9 de octubre de 2015

El relojero



El sonido monótono y constante del reloj llenaba el silencio de la pequeña habitación.
El despacho podría haberse llamado también habitáculo, teniendo en cuenta sus dimensiones limitadas y el estado de saturación permanente que reinaba en el interior, donde los objetos se amontonaban hasta perder su propia individualidad y pasar a ser sólo un conjunto de trastos inútiles. Pero nadie los ordenaba y mucho menos se molestaba en retirar aquellos que realmente carecían de funcionalidad. Tampoco acudía nadie a limpiar el polvo que creaba una capa uniforme sobre aquella extravagante colección.
La verdad es que no iba nadie al pequeño despacho, salvo él.
Él iba a diario y pasaba largas horas sin moverse de la butaca con la tapicería rota que resultaba ser el único asiento posible en tal caos. A veces ni siquiera hacía nada, llegaba por la mañana con un café ya frío servido en una taza vieja que probablemente acabara olvidando allí mismo, se sentaba con una delicadeza disimulada causada por el temor a que la vieja butaca cediera en algún momento y miraba al infinito, al escritorio en el que no había espacio para acometer su función inicial. Así pasaba el tiempo, con ese tic-tac constante del arcano reloj, que parecía ser el único objeto que aún no se había perdido, que aún conservaba su identidad.
Le apodaban "el relojero" porque en algún momento lo había sido y porque lo único que realmente era capaz de sacarle de su ensimismamiento constante era el sonido del reloj, el cual lo absorbía hacia un mundo, que lejos de ser real, seguía siendo mejor que sus divagaciones entre vacíos de conciencia.
Las agujas le devolvían la memoria, alterada, pero necesaria. Porque cuando el silencio era absoluto caía en un foso oscuro, una grieta que se había abierto años atrás en su conciencia y que le hacía perderse en una realidad atemporal donde las sombras lo invadían todo; pero entonces lo volvía a escuchar, al principio lejano, después más claro. Tic y una pequeña mota de luz aparecía. Tac y aparecía otra más. Tic y se multiplicaban. Tac y crecían. Tic, tac, tic, tac, tic, tac... hasta que la oscuridad desaparecía y volvía a estar sentado en la butaca de su despacho.
Pero hacía mucho que no escuchaba otras agujas que las del enorme reloj de madera, ya nadie le encargaba reparaciones, nadie le confiaba al "relojero loco" una tarea tan importante como la de devolverle la vida a un reloj que ya no sonaba.
Él era el único que sabía hacerlo con delicadeza, los otros no eran más que idiotas que pensaban que cambiar una tuerca era revivir un reloj. Él había traído el ritmo constante a relojes que se habían perdido en la oscuridad, había reparado lo irreparable, era el maestro de todos los relojes.
Porque era como ellos.
Aunque nadie le había devuelto nunca su ritmo, su tic-tac, habían dejado que se descordinara poco a poco hasta detenerse y después, lo habían abandonado.

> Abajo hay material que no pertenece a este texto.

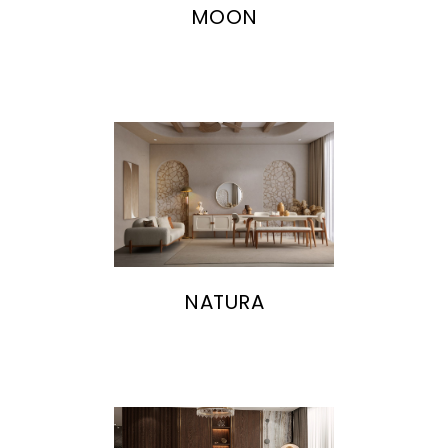
MOON
NATURA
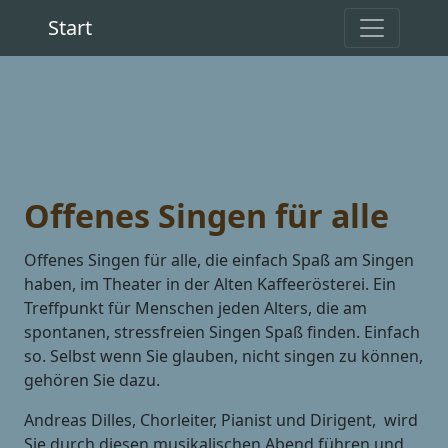
Start
Offenes Singen für alle
Offenes Singen für alle, die einfach Spaß am Singen
haben, im Theater in der Alten Kaffeerösterei. Ein
Treffpunkt für Menschen jeden Alters, die am
spontanen, stressfreien Singen Spaß finden. Einfach
so. Selbst wenn Sie glauben, nicht singen zu können,
gehören Sie dazu.
Andreas Dilles, Chorleiter, Pianist und Dirigent, wird
Sie durch diesen musikalischen Abend führen und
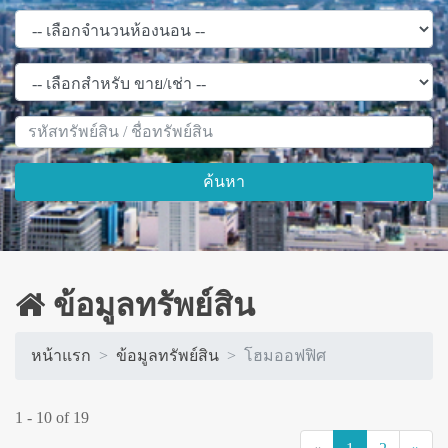
ค้นหา
ข้อมูลทรัพย์สิน
หน้าแรก
ข้อมูลทรัพย์สิน
โฮมออฟฟิศ
1 - 10 of 19
(current)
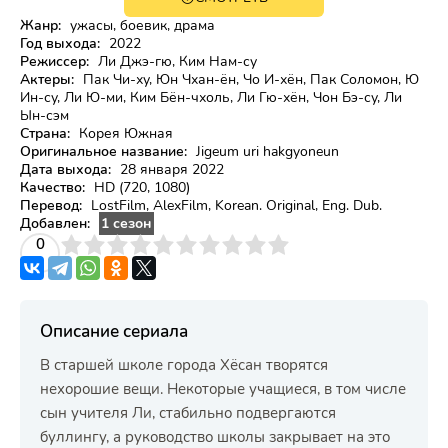
18+
HD
Жанр:
ужасы, боевик, драма
Год выхода:
2022
Режиссер:
Ли Джэ-гю, Ким Нам-су
Актеры:
Пак Чи-ху, Юн Чхан-ён, Чо И-хён, Пак Соломон, Ю
Ин-су, Ли Ю-ми, Ким Бён-чхоль, Ли Гю-хён, Чон Бэ-су, Ли
Ын-сэм
Страна:
Корея Южная
Оригинальное название:
Jigeum uri hakgyoneun
Дата выхода:
28 января 2022
Качество:
HD (720, 1080)
Перевод:
LostFilm, AlexFilm, Korean. Original, Eng. Dub.
Добавлен:
1 сезон
3
4
0
5
6
7
8
9
10
Описание сериала
В старшей школе города Хёсан творятся
нехорошие вещи. Некоторые учащиеся, в том числе
сын учителя Ли, стабильно подвергаются
буллингу, а руководство школы закрывает на это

Así que se limitaba a formar parte de su colección de objetos olvidados, de todo aquello que llegaba a sus manos y que había sido desechado por el resto de personas; los adoptaba sabiendo que él no era más que otro excéntrico objeto que nadie necesitaba ya. Y lo único que continuaba con vida era el reloj de madera, y lo único que le ataba al mundo era su sonido.
Hasta que también el reloj se parase algún día, y entonces no quedarían relojeros capaces de devolverle la vida.